Exactly! Perfect. Therefore, in conclusion, let’s meditate on this image—envision that you are an island in a river.

  All the thoughts that float by as you’re meditating, these are just the river’s natural currents and you can ignore them because you are an island.

  Me: Wait, I thought you said I was a temple.

  Mind: That’s right, sorry. You’re a temple on an island. In fact, you are both the temple and the island.

  Me: Am I also the river?

  Mind: No, the river is just the thoughts.

  Me: Stop! Please stop! YOU’RE MAKING ME CRAZY!!!

  Mind (wounded): Sorry. I was only trying to help.
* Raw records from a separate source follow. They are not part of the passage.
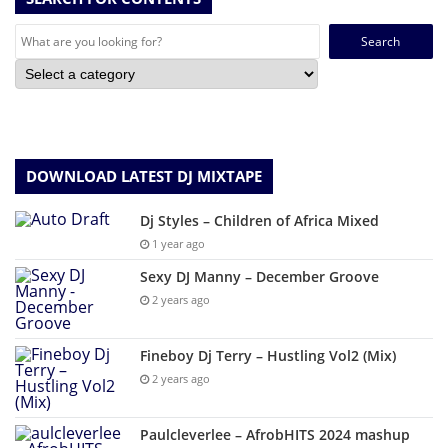
Search
for:
DOWNLOAD LATEST DJ MIXTAPE
Dj Styles – Children of Africa Mixed
1 year ago
Sexy DJ Manny – December Groove
2 years ago
Fineboy Dj Terry – Hustling Vol2 (Mix)
2 years ago
Paulcleverlee – AfrobHITS 2024 mashup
  Me: Om Namah Shivaya . . . Om Namah Shivaya . . . Om Namah Shivaya . . .

  Here there is a promising eight-second pause in thoughts. But then—

  Mind: Are you mad at me now?

  —and then with a big gasp, like I am coming up for air, my mind wins, my eyes fly open and I quit. In tears. An Ashram is supposed to be a place where you come to deepen your meditation, but this is a disaster. The pressure is too much for me. I can’t do it. But what should I do? Run out of the temple crying after fourteen minutes, every day?

  This morning, though, instead of fighting it, I just stopped. I gave up. I let myself slump against the wall behind me. My back hurt, I had no strength, my mind was quivering. My posture collapsed like a bridge crumbling down. I took the mantra off the top of my head (where it had been pressing down on me like an invisible anvil) and set it on the floor beside me. And then I said to God, “I’m really sorry, but this is the closest I could get to you today.”